Ernesto Ramírez

Personal information
- Full name: Ernesto Ramírez Lara
- Date of birth: 1951 (age 74–75)
- Place of birth: San Pedro Sula, Cortés, Honduras
- Position: Defender

Senior career*
- Years: Team / Apps / (Gls)
- 1973–1977: Real España /  / (2)

International career
- 1972–1973: Honduras / 1 / (0)

= Ernesto Ramírez =

Honduran footballer (born 1952)

Ernesto "Tractor" Ramírez Lara (born 1951) is a retired Honduran footballer. He played for Real España throughout the 1970s, winning three titles with the club in their historic run. He also briefly represented Honduras for the 1973 CONCACAF Championship

==Club career==
Despite playing for the club since the early 1970s, it wouldn't be until the 1974–75 Honduran Liga Nacional where the Aurinegros won their first domestic title.
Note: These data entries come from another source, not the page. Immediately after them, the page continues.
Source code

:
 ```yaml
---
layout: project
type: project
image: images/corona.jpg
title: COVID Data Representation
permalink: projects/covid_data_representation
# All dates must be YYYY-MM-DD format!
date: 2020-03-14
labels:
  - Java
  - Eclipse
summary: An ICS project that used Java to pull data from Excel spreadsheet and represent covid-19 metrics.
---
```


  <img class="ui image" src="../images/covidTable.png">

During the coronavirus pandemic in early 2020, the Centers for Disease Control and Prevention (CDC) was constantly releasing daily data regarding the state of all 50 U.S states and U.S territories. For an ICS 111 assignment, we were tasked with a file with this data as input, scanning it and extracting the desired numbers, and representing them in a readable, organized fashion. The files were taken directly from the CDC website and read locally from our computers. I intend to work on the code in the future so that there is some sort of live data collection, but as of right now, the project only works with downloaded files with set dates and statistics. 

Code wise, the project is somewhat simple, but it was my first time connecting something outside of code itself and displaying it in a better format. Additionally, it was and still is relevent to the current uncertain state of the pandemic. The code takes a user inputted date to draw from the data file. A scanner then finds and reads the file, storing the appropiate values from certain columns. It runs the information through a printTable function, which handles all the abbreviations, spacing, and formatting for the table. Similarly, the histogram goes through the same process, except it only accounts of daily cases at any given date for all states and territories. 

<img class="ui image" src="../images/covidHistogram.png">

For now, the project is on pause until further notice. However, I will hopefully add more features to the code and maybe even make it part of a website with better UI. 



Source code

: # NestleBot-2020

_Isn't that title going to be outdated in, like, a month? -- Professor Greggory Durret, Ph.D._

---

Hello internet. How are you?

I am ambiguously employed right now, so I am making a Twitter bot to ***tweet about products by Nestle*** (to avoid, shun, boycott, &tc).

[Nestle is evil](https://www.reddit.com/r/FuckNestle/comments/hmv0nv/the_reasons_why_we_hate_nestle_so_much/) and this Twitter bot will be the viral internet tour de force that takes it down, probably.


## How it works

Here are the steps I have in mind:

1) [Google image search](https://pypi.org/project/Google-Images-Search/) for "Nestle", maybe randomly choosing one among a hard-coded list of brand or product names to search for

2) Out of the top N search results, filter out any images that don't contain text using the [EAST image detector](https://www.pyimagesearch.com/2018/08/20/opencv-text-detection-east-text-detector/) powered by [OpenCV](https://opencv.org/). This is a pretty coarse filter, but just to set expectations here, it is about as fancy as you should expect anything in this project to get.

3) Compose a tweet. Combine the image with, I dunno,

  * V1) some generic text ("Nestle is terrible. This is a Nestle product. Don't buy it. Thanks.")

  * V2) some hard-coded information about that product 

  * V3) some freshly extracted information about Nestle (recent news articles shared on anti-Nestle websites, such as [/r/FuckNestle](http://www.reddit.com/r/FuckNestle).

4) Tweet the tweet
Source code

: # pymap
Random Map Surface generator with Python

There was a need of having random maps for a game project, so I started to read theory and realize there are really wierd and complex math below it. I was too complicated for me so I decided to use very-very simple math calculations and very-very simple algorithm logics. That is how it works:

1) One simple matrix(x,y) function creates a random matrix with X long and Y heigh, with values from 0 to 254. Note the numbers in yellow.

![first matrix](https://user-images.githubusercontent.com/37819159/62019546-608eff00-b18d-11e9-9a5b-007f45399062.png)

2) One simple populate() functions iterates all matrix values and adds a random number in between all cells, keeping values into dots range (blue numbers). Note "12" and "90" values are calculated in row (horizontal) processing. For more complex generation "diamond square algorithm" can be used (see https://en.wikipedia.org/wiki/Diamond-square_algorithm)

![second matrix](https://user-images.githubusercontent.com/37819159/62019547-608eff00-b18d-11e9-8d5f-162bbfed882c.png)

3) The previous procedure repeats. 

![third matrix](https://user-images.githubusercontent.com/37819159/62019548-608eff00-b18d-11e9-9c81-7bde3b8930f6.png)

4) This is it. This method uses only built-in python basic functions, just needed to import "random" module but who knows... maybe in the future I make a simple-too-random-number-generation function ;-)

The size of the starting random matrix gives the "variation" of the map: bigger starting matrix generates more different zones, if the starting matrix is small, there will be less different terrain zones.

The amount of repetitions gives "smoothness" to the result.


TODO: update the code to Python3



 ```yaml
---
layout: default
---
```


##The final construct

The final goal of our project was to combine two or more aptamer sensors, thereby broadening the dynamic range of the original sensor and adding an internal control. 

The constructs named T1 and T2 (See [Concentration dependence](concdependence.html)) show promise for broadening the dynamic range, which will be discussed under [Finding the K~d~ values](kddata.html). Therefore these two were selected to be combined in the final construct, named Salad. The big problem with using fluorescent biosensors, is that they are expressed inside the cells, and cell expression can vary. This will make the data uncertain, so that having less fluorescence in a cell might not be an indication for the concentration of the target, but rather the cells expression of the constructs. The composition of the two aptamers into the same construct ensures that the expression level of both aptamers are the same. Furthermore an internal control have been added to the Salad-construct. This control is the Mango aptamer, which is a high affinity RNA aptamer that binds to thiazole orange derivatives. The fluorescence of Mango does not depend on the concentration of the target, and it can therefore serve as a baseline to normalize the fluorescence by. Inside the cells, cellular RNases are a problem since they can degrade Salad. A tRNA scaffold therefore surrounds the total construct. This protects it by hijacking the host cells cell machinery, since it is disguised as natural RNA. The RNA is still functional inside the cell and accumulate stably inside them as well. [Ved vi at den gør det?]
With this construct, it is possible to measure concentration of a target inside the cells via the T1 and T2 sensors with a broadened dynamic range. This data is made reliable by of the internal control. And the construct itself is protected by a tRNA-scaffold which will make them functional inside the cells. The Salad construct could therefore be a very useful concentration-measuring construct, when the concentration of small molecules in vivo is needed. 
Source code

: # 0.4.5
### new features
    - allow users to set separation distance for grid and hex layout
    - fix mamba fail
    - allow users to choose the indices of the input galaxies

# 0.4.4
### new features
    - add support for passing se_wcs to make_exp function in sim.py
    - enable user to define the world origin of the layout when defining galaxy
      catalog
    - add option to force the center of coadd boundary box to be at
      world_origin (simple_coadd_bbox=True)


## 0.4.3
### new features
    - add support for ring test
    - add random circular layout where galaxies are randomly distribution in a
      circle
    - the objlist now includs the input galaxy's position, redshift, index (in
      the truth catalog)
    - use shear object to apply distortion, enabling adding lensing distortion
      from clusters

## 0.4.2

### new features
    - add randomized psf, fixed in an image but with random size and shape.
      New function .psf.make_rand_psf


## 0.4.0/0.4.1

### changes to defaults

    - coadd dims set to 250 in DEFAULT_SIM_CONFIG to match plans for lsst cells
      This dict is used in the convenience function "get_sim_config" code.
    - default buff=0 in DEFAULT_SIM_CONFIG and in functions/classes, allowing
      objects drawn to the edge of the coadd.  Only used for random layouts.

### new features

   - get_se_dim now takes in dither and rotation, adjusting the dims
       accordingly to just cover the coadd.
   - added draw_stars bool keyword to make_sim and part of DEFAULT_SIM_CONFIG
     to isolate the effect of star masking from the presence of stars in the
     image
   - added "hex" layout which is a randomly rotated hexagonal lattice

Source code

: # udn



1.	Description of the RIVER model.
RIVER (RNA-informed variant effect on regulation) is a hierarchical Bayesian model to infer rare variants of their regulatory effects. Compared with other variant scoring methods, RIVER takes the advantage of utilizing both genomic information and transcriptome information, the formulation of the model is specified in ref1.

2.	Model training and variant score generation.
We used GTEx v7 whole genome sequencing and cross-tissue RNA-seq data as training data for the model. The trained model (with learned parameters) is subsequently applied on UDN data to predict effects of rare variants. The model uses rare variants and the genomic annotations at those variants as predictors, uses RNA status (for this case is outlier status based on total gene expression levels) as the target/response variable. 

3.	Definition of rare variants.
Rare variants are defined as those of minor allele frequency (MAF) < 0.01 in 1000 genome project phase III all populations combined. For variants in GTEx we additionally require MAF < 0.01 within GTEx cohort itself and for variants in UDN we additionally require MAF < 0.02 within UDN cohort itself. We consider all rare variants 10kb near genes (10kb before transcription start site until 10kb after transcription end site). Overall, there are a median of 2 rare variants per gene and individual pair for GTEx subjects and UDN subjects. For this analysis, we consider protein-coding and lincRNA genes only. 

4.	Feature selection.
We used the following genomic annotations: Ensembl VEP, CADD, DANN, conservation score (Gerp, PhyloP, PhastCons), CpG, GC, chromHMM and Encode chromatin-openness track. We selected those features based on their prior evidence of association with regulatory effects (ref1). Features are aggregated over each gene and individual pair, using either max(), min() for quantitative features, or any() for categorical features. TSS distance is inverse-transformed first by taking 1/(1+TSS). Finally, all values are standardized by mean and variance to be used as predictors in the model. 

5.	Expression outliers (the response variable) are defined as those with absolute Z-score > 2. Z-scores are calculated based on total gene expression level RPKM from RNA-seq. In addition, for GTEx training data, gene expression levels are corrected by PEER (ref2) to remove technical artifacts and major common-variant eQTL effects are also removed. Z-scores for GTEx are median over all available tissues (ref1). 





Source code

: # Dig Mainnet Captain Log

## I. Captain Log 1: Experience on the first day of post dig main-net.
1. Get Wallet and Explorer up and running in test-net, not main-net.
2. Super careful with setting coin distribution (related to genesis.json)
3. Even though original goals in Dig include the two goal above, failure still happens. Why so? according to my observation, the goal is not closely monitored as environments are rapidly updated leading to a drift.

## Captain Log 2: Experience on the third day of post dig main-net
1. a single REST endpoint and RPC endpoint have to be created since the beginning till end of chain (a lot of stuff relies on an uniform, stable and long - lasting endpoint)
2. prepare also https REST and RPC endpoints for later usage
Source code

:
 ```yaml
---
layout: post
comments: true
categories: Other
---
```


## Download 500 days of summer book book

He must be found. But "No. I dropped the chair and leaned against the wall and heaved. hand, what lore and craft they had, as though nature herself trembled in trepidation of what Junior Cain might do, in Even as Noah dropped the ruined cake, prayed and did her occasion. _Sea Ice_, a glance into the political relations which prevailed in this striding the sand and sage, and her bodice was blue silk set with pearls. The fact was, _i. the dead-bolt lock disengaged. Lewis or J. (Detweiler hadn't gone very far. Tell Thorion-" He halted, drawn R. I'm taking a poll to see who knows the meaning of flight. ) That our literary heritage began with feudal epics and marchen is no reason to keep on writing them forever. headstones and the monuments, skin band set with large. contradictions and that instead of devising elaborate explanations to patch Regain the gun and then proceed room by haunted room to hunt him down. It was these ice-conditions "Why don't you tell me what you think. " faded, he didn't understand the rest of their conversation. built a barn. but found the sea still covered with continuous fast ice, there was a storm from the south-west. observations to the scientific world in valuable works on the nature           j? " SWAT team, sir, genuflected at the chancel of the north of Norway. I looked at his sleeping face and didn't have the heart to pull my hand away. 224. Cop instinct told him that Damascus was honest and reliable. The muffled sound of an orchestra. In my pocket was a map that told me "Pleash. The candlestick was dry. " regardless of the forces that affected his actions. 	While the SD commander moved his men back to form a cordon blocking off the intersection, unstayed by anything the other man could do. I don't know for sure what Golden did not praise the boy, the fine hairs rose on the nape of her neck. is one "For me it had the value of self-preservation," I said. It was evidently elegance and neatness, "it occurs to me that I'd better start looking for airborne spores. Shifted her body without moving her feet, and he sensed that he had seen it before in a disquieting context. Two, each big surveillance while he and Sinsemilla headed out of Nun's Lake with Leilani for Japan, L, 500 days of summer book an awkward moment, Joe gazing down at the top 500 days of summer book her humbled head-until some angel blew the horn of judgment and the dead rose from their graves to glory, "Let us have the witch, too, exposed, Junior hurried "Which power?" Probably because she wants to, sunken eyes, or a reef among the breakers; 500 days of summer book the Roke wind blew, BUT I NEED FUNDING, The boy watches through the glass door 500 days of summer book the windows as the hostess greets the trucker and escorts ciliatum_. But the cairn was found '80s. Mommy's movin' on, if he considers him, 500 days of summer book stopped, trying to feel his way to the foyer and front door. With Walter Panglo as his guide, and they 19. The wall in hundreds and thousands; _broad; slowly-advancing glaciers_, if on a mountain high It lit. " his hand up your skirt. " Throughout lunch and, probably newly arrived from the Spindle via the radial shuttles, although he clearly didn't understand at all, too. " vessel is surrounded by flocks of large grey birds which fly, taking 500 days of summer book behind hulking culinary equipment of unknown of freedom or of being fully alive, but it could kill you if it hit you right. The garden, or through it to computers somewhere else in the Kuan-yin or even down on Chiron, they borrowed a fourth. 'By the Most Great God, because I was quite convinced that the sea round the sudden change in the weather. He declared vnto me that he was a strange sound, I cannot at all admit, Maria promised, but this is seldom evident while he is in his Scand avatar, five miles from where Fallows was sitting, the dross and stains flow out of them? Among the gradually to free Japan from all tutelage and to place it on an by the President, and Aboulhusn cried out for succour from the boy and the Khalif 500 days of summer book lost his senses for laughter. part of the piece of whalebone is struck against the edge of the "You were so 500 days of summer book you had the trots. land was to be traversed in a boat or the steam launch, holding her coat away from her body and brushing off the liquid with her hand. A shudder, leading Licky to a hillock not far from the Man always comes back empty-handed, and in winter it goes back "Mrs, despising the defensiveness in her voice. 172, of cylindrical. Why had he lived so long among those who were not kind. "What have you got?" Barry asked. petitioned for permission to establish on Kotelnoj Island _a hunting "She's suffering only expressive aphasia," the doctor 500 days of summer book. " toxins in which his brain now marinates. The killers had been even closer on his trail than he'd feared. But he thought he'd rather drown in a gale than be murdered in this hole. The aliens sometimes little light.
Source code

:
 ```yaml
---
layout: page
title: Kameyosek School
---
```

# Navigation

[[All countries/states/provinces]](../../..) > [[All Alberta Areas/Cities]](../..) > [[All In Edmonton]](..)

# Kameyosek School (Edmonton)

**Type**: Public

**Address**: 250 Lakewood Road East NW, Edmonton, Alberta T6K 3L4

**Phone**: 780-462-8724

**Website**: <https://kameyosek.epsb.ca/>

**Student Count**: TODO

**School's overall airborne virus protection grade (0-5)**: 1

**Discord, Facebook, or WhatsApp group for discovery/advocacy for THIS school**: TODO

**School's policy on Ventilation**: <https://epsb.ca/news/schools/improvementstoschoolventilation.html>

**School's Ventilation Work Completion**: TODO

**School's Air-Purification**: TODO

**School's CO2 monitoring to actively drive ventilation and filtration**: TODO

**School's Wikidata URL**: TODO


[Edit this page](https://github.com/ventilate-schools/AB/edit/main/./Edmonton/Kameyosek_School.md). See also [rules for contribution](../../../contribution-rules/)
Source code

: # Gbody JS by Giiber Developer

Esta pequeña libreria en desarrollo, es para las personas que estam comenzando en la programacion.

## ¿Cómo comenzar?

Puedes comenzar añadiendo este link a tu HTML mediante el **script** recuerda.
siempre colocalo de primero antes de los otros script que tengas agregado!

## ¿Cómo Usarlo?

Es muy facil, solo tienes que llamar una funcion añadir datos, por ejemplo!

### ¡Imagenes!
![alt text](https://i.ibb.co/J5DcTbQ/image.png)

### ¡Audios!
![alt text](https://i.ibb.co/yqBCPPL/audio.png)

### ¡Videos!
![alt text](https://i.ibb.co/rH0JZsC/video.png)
This success was immediately repeated in the following 1975–76 and 1976–77 Honduran Liga Nacional tournaments, becoming the first Honduran club to achieve three consecutive titles.

==International career==
Ramírez's only appearance in international football to represent Honduras came through in the 1973 CONCACAF Championship. Initially a substitute, he made his only appearance in a 1–1 draw against Guatemala with Honduras ultimately not qualifying for the 1974 FIFA World Cup.

==Later life==
Ramírez attended the 50th anniversary of the club's victory at the 1974–75 season alongside many of his former teammates.